TASK DETAILS
Return every one of the lines below word for word, changing nothing.

Collected data
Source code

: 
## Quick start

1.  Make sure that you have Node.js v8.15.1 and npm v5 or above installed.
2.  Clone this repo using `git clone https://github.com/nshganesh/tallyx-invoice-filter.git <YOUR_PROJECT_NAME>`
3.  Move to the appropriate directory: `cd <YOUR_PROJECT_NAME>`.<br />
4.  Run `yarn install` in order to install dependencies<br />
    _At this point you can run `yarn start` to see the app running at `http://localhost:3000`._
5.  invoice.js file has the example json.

OUTPUT OF THE EXERCISE
Source code

: 
## Quick start

1.  Make sure that you have Node.js v8.15.1 and npm v5 or above installed.
2.  Clone this repo using `git clone https://github.com/nshganesh/tallyx-invoice-filter.git <YOUR_PROJECT_NAME>`
3.  Move to the appropriate directory: `cd <YOUR_PROJECT_NAME>`.<br />
4.  Run `yarn install` in order to install dependencies<br />
    _At this point you can run `yarn start` to see the app running at `http://localhost:3000`._
5.  invoice.js file has the example json.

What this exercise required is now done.